No habría pasado nada, creo, si Damie no se hubiese inclinado sobre la mesa para intentar explicarle a su madre algo que decía el libro de texto, y no hubiese tirado de paso la lámpara que ella acababa de arreglar. No tengo ni la más remota idea de lo que le sucedió entonces. Una rabia inmensa se apoderó de ella. No he visto nada igual en mi vida. Recogió la lámpara y la estrelló contra la pared, y luego le tiró a Damie el libro de Física a la cabeza, para después lanzarle al pobre chiquillo una sarta de improperios —unas palabrotas terribles, confío en que no las entendiese—. Acto seguido, cogió su taza de café y, cuando su hijo ya se alejaba por el pasillo, también se la arrojó. No puedo expresar con palabras lo sorprendida que estaba. Me quedé patidifusa. Así que esa era la mujer competente que todos consideramos un auténtico modelo de eficacia y tranquilidad. ¡Pobre Damie!, yo no sabía qué hacer… Lo estaba oyendo llorar en la otra sala. Tampoco sabía qué decirle a ella. Farfullé algo sobre lo cansadísima que tenía que estar después de un día tan largo, que no se culpase demasiado, pero ella se había llevado las manos a la cabeza y no respondió nada. Me ofrecí a prepararle otra taza de café, pero seguía sin decir nada. Así que me limité a quedarme ahí un rato, hasta que pregunté: «¿Quieres que vaya a ver cómo está Damie?», y ella masculló que era mejor dejarlo solo, y que si no me importaba iba a irse a la cama, que no se encontraba demasiado bien.

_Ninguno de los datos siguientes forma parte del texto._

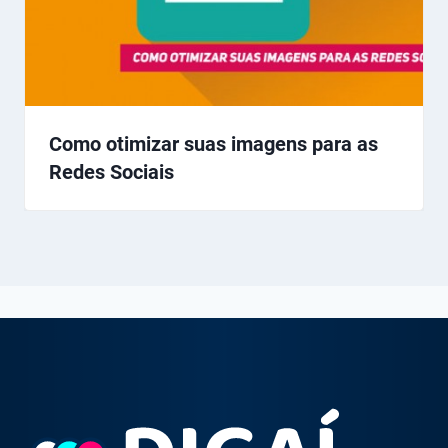
Como otimizar suas imagens para as
Redes Sociais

Después de aquello yo no podía quedarme allí, ¿no? Recogí la lámpara y tiré a la basura los fragmentos de la taza de café. Aún eran las nueve y media, y por lo general no me marcho hasta las once, pero no parecía que tuviese mucho sentido quedarse. Y ella tampoco se mostraba muy dispuesta a concretar una próxima cita. Llámame, me decía una y otra vez. Me pregunto si había bebido más de la cuenta.

El caso es que consideré que lo mejor era irse. Me asomé a la sala de estar de camino a la puerta; Damie parecía estar bien: seguía haciendo los deberes como si no hubiera pasado nada. Sin embargo, cuando salí, en lugar de encaminarme directamente al metro, di una vuelta a la manzana, con la intención de echar un vistazo por la ventana de la sala de estar al volver a pasar por ahí. Seguía preocupada por Damie, claro. (Como ella nunca corre las cortinas, todo el que pasa por esa calle puede ver lo que ocurre en el interior de su casa.)

Y, por increíble que parezca, cuando di la vuelta a la manzana y miré, ahí estaban Damie y ella, sentados en el sofá, abrazados y riéndose. Se estaban desternillando, para ser sinceros. No se me ocurre a cuento de qué. A mí no me parecía que hubiese nada de lo que reírse.

Así que seguí andando y volví a casa en metro.

A veces creo que está un poco desequilibrada, la verdad. No me gustaría ser yo quien se lo sugiriese, pero me parece que le vendría bien algún tipo de terapia.